Feminism let me breathe again. It stopped me from removing all the enamel from my teeth via gnashing. It trained me for years before the moment in my first job when my boss thought waving a wooden dildo in my face was funny, or for my first day in my third job when my male colleague (in a four-person office) asked me to pour out the tea. Neither my boss nor my male colleague was evil and I didn’t hate them. But how satisfying it was to say no with varying degrees of bite (“Take the dildo away and get out.” “Tea-pouring is not in my contract.”) and go back to typing. So much more satisfying than to do things you don’t want to do and worry/fume afterwards. Of course, you are not prepared for all battles and sometimes you bleed afterwards and sometimes they are evil.

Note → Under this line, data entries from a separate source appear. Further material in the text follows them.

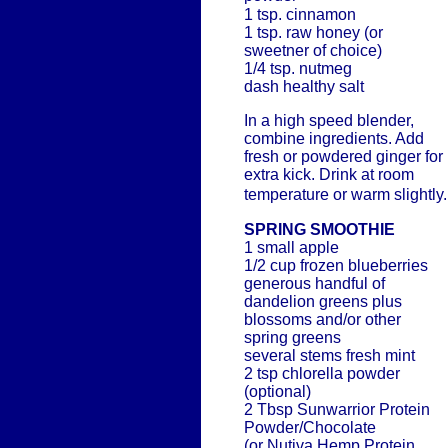
1 tsp. cinnamon
1 tsp. raw honey (or
sweetner of choice)
1/4 tsp. nutmeg
dash healthy salt
In a high speed blender,
combine ingredients. Add
fresh or powdered ginger for
extra kick. Drink at room
temperature or warm slightly.
SPRING SMOOTHIE
1 small apple
1/2 cup frozen blueberries
generous handful of
dandelion greens plus
blossoms and/or other
spring greens
several stems fresh mint
2 tsp chlorella powder
(optional)
2 Tbsp Sunwarrior Protein
Powder/Chocolate
(or Nutiva Hemp Protein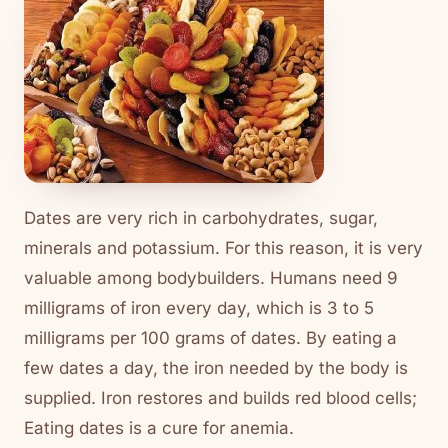
Dates are very rich in carbohydrates, sugar,
minerals and potassium. For this reason, it is very
valuable among bodybuilders. Humans need 9
milligrams of iron every day, which is 3 to 5
milligrams per 100 grams of dates. By eating a
few dates a day, the iron needed by the body is
supplied. Iron restores and builds red blood cells;
Eating dates is a cure for anemia.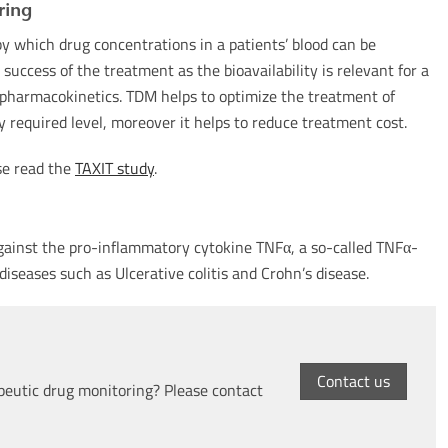
ring
y which drug concentrations in a patients’ blood can be
success of the treatment as the bioavailability is relevant for a
l pharmacokinetics. TDM helps to optimize the treatment of
ly required level, moreover it helps to reduce treatment cost.
se read the
TAXIT study
.
 against the pro-inflammatory cytokine TNFα, a so-called TNFα-
diseases such as Ulcerative colitis and Crohn’s disease.
Contact us
peutic drug monitoring? Please contact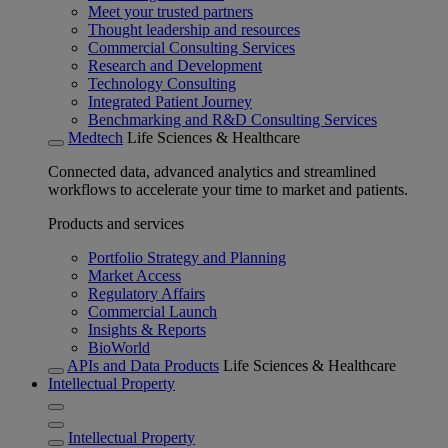
Meet your trusted partners
Thought leadership and resources
Commercial Consulting Services
Research and Development
Technology Consulting
Integrated Patient Journey
Benchmarking and R&D Consulting Services
Medtech
Life Sciences & Healthcare
Connected data, advanced analytics and streamlined
workflows to accelerate your time to market and patients.
Products and services
Portfolio Strategy and Planning
Market Access
Regulatory Affairs
Commercial Launch
Insights & Reports
BioWorld
APIs and Data Products
Life Sciences & Healthcare
Intellectual Property
Intellectual Property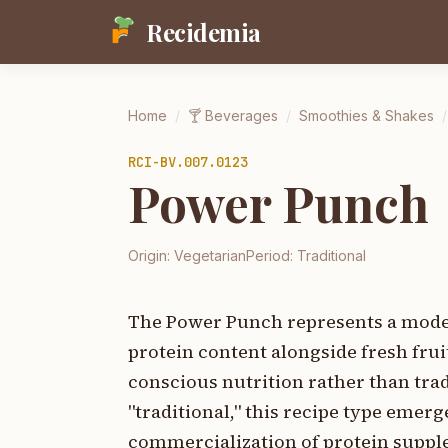
Recidemia
Home
/
🍸
Beverages
/
Smoothies & Shakes
/
RCI-
BV.007.0123
Power Punch
Origin:
Vegetarian
Period:
Traditional
The Power Punch represents a moder
protein content alongside fresh fru
conscious nutrition rather than tradi
"traditional," this recipe type emerg
commercialization of protein supple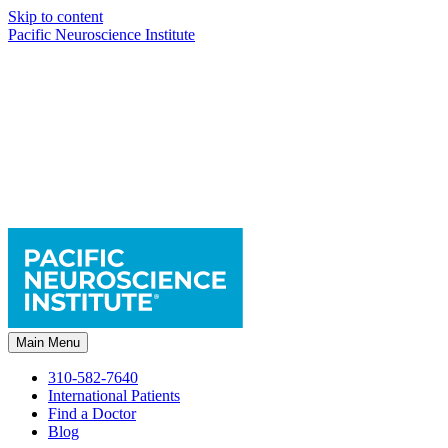
Skip to content
Pacific Neuroscience Institute
Main Menu
310-582-7640
International Patients
Find a Doctor
Blog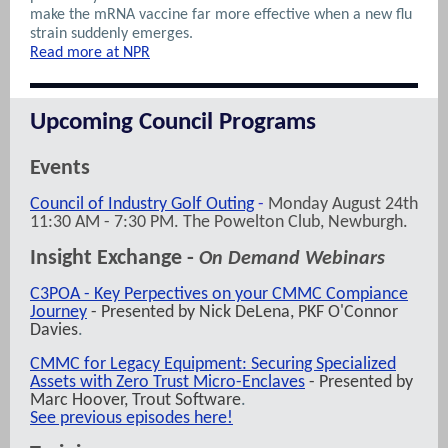
make the mRNA vaccine far more effective when a new flu
strain suddenly emerges.
Read more at NPR
Upcoming Council Programs
Events
Council of Industry Golf Outing
-
Monday August 24th
11:30 AM - 7:30 PM. The Powelton Club, Newburgh.
Insight Exchange -
On Demand Webinars
C3POA - Key Perpectives on your CMMC Compiance
Journey
- Presented by Nick DeLena, PKF O'Connor
Davies
.
CMMC for Legacy Equipment: Securing Specialized
Assets with Zero Trust Micro-Enclaves
- Presented by
Marc Hoover,
Trout Software
.
See previous episodes here!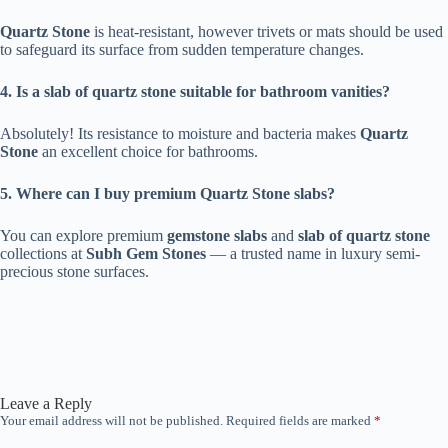
Quartz Stone
is heat-resistant, however trivets or mats should be used
to safeguard its surface from sudden temperature changes.
4. Is a slab of quartz stone suitable for bathroom vanities?
Absolutely! Its resistance to moisture and bacteria makes
Quartz
Stone
an excellent choice for bathrooms.
5. Where can I buy premium Quartz Stone slabs?
You can explore premium
gemstone slabs
and
slab of quartz stone
collections at
Subh Gem Stones
— a trusted name in luxury semi-
precious stone surfaces.
Leave a Reply
Your email address will not be published.
Required fields are marked
*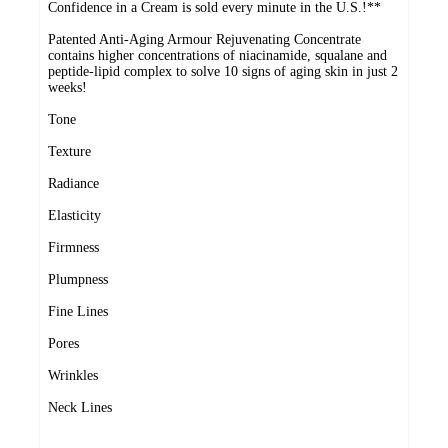
Confidence in a Cream is sold every minute in the U.S.!**
Patented Anti-Aging Armour Rejuvenating Concentrate
contains higher concentrations of niacinamide, squalane and
peptide-lipid complex to solve 10 signs of aging skin in just 2
weeks!
Tone
Texture
Radiance
Elasticity
Firmness
Plumpness
Fine Lines
Pores
Wrinkles
Neck Lines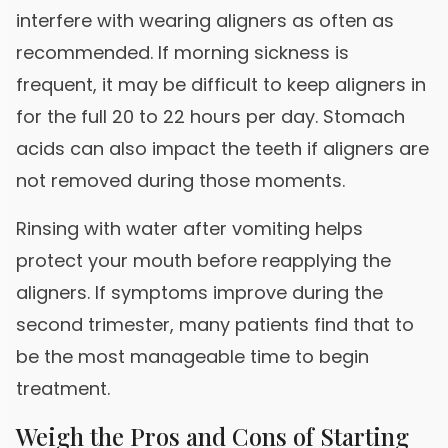
interfere with wearing aligners as often as
recommended. If morning sickness is
frequent, it may be difficult to keep aligners in
for the full 20 to 22 hours per day. Stomach
acids can also impact the teeth if aligners are
not removed during those moments.
Rinsing with water after vomiting helps
protect your mouth before reapplying the
aligners. If symptoms improve during the
second trimester, many patients find that to
be the most manageable time to begin
treatment.
Weigh the Pros and Cons of Starting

It trained me for years to not be surprised by male ‘allies’ who sometimes come to feminist meetings and play with their phone (not even hidden under the table to enable crotch-smiling). To not be shocked that after you get married your male colleagues can suddenly say hee-hee you are going home early (when you were going at the same time you have always been). Or that your boyfriend thinks it’s okay for you to wake up at 6am to cook for his visiting granny while he sleeps.

It prepared me to ask everyday what is it that I really, really want.

Okay, I lied. Sometimes even after years of inner peace, inner peace, dammit inner peace, you will still be a little surprised. And it’s insanely hard to figure out what you really, really want.

Sometimes the world order is hard to figure out. Can you actually let Boyfriend’s Granny cook for herself while you too choose to sleep? What are the factors you will let play here? Solidarity with a woman who has done unpaid carework for 50 years, her age, her health, her good opinion of you, your boyfriend’s good opinion of you, your good opinion of you. Sometimes the need for sleep will win over guilt caused by elder abuse and terrible hospitality. Sometimes you will wake up long enough to kick your boyfriend out to the kitchen and resume a supine position. Sometimes you may wake up and slowly giggle through his granny’s impatience at your inefficiency.

But after Granny-In-Law’s gone back home or after you throw out the Idiot Ally and his phone, after you continue to sail out of the office past colleagues ‘working late’, the beauty of being prepared for war is that you don’t have to think about who dislikes you now. Because you can tell yourself: It’s not personal. It’s just realigning the world order. It’s your job.